FROM PLAYING TO COACHING
As well as studying applied sports science at university alongside his later playing career, Stanger went into rugby coaching initially, with Leeds and London Irish.
Since then he has branched out, though, firstly working with the Scottish Institute of Sport for seven years, and more recently starting his own business – Stanger Pro.
He explains: “The role at the Scottish Institute of Sport was a fascinating job, helping governing bodies, looking at their talent systems.
“If they wanted to get more Scottish athletes into GB programmes, if they wanted world-class athletes, what did that mean and what did they need to do?
“I learned so much about the power of coaching. It’s not telling people what to do. It’s supporting someone else’s learning. Don’t take that responsibility away from the learner.

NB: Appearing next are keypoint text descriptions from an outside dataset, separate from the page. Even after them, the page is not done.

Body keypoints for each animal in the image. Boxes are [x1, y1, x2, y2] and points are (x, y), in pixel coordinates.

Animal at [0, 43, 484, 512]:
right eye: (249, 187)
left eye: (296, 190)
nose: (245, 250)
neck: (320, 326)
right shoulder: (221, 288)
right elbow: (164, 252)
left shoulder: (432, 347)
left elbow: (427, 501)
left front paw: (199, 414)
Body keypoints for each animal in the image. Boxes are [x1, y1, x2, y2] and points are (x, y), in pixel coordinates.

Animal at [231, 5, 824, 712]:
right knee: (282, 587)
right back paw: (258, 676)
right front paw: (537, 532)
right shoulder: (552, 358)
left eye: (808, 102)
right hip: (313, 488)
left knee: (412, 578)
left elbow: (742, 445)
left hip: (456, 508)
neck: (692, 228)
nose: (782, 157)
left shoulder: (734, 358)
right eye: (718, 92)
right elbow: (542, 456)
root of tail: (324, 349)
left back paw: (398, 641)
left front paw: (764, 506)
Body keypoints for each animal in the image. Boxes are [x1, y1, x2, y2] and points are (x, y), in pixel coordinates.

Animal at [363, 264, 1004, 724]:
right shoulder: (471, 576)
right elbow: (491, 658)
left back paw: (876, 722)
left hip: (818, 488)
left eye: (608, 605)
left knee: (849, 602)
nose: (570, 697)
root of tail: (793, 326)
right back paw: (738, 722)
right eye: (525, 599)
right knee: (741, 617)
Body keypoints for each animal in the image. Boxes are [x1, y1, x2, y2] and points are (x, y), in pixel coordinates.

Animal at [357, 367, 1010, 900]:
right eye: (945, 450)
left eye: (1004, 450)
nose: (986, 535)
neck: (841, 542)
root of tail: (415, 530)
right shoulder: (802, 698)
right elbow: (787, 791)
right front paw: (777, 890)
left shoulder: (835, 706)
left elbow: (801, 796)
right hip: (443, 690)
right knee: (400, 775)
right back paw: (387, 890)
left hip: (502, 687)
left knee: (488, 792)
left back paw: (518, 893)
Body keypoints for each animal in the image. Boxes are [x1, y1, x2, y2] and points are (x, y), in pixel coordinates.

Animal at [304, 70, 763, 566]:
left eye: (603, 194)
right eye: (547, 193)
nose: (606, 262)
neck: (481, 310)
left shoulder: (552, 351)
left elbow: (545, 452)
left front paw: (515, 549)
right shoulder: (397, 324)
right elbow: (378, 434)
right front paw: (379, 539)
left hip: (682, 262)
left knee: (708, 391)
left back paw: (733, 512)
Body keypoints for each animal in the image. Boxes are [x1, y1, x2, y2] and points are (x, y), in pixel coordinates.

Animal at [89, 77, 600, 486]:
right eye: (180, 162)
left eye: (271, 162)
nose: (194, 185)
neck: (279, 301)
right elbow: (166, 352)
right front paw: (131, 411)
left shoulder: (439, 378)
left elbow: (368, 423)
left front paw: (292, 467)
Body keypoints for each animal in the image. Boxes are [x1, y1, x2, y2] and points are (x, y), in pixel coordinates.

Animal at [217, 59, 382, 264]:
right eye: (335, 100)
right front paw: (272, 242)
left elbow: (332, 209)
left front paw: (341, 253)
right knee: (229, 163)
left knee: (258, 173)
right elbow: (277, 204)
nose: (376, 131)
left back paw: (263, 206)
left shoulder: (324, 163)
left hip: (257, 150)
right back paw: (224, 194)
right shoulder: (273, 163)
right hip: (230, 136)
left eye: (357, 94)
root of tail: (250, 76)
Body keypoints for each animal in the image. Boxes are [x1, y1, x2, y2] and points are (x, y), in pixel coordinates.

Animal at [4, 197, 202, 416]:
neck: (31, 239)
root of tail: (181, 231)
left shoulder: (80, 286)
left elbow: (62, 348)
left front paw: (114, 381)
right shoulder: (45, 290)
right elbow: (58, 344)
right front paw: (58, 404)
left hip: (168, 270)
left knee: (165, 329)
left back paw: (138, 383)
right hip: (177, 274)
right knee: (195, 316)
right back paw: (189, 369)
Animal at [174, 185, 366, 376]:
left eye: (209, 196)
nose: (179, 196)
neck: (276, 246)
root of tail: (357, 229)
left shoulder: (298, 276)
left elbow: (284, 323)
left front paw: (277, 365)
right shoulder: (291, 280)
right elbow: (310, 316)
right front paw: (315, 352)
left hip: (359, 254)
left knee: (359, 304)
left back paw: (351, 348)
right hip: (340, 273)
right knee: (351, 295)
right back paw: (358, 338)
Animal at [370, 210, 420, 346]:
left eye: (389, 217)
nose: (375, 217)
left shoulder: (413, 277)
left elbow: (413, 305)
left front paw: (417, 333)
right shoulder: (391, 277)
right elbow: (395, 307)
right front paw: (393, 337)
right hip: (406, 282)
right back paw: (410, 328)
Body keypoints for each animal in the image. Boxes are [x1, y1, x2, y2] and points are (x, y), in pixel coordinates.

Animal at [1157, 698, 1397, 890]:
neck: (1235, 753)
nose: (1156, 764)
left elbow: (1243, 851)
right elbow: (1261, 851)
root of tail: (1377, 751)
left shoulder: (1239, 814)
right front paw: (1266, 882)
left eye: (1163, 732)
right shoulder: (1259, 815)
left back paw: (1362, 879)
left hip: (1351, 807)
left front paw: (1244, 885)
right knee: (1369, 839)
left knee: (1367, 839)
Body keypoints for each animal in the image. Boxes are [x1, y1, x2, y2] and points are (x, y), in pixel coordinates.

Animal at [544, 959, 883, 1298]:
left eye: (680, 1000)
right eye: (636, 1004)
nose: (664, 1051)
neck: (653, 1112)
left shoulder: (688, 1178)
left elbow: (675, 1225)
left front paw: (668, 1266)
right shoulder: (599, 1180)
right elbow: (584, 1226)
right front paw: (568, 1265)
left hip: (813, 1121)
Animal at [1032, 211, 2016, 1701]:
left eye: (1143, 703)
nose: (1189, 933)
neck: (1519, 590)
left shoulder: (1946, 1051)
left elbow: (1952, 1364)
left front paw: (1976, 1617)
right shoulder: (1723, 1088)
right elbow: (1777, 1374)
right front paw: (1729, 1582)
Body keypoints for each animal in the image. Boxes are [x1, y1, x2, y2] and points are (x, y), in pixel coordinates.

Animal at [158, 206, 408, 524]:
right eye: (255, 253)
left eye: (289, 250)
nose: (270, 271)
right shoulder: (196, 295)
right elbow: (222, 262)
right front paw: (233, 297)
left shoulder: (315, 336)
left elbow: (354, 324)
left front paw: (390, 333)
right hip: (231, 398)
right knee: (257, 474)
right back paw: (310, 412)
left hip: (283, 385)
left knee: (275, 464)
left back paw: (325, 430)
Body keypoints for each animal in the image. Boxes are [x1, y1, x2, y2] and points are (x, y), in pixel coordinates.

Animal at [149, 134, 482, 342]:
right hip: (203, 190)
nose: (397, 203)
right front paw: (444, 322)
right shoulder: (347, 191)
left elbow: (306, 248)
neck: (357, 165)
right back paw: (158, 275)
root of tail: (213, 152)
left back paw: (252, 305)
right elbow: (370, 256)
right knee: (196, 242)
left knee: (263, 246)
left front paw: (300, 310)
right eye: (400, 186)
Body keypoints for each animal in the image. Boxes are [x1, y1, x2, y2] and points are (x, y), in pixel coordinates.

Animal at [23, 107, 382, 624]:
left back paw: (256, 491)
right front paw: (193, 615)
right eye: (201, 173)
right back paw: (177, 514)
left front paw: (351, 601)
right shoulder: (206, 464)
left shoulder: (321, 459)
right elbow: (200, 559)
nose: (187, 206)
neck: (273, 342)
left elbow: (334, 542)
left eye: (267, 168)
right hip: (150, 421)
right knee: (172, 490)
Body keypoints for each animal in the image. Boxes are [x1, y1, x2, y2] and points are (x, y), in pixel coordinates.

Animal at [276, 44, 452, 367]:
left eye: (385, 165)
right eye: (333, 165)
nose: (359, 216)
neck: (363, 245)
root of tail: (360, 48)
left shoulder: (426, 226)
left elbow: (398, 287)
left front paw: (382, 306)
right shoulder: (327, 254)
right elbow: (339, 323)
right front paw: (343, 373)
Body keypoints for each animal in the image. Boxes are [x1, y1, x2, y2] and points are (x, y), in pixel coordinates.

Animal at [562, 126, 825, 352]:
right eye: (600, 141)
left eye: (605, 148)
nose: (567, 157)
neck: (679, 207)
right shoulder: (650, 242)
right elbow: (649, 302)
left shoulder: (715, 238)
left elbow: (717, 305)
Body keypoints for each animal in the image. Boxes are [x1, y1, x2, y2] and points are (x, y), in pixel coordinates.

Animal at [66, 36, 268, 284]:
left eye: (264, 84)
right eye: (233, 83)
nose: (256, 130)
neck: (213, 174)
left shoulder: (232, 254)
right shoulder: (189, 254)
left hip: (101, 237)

“Too often, we do that. I worked mainly with commonwealth sports. I really learned an awful lot and really enjoyed it.”
That role continued through to 2015, with Stanger then setting up his own business in the same area.
The variety is what appeals, the chance to work on sport, in business and use concepts that he has developed over the years.
Now 50, Stanger is a self-confessed ‘forward-looking person’.
Still, a little nostalgia never hurt anyone – especially when it involves looking back to his 21-year-old self, scoring one of the most important tries in Scottish rugby history.